God also used that experience to grow my faith so that later when He called me to Italy, I would have faith strong enough to follow that call, even though it meant moving to Italy alone.

  1. Avoid entanglements, Luke 9:62. Entanglements can be anything that prevents you from stepping out into ministry.  And this was precisely what had made me hesitate about starting the Children’s Church ministry.  I knew that it was going to cost my family something.  I was perfectly fine with paying a price, myself.  But I didn’t want to ask my family to pay the price, too—especially since my husband had turned his back on God.  How could I ask him to pay the price for ministry to a God he no longer believed in?

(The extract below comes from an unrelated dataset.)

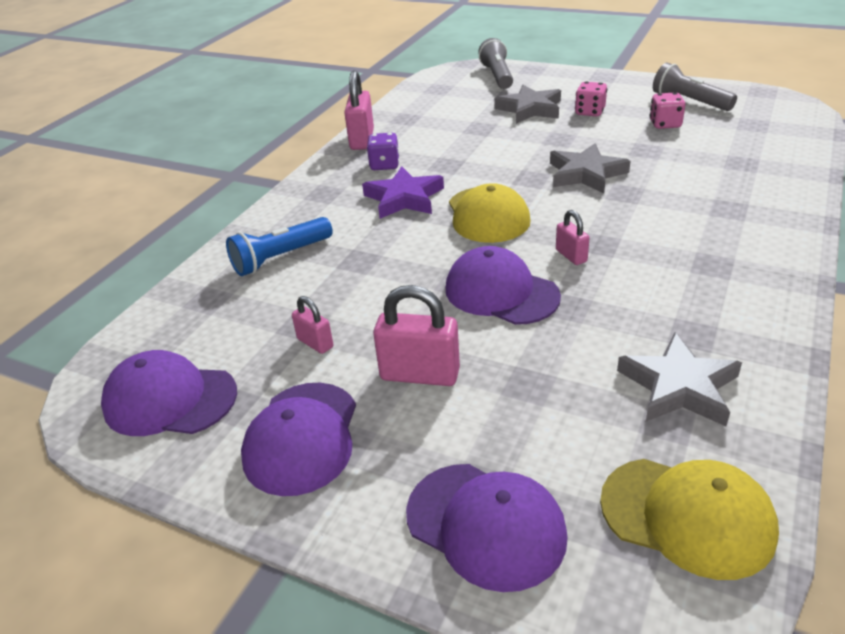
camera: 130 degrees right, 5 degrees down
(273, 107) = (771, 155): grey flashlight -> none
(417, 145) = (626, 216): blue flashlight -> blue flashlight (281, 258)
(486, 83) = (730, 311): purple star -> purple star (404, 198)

But turn that question around: how could I withhold anything, even my family, if the God I love is asking me to sacrifice them?  What would Abraham do?  I needed a major paradigm shift.  Being a housewife and stay-at-home mom, I had become used to putting my family ahead of my own needs.  But now, I had to put my God ahead of my family.

And I did.  It wasn’t easy, but it was the right thing to do because everything I had, even my dear family, had come from Him.  How could I refuse a God who had been so good to me?

I am not going to sugar-coat any of this.  It was not easy.  It cost me, and it cost my family.  This is why many are called, but few are chosen.  Few are chosen because they are simply not willing to pay the price, to make the sacrifice.

But God is worthy of every sacrifice.  Those sacrifices that cost me the most are the most precious to Him.  He makes it all up to me in the sweetest, most intimately personal ways.  And I know that it has all gone into my Heavenly bank account to earn interest in eternity.  How could I do any less for my God, who I love?  God is good!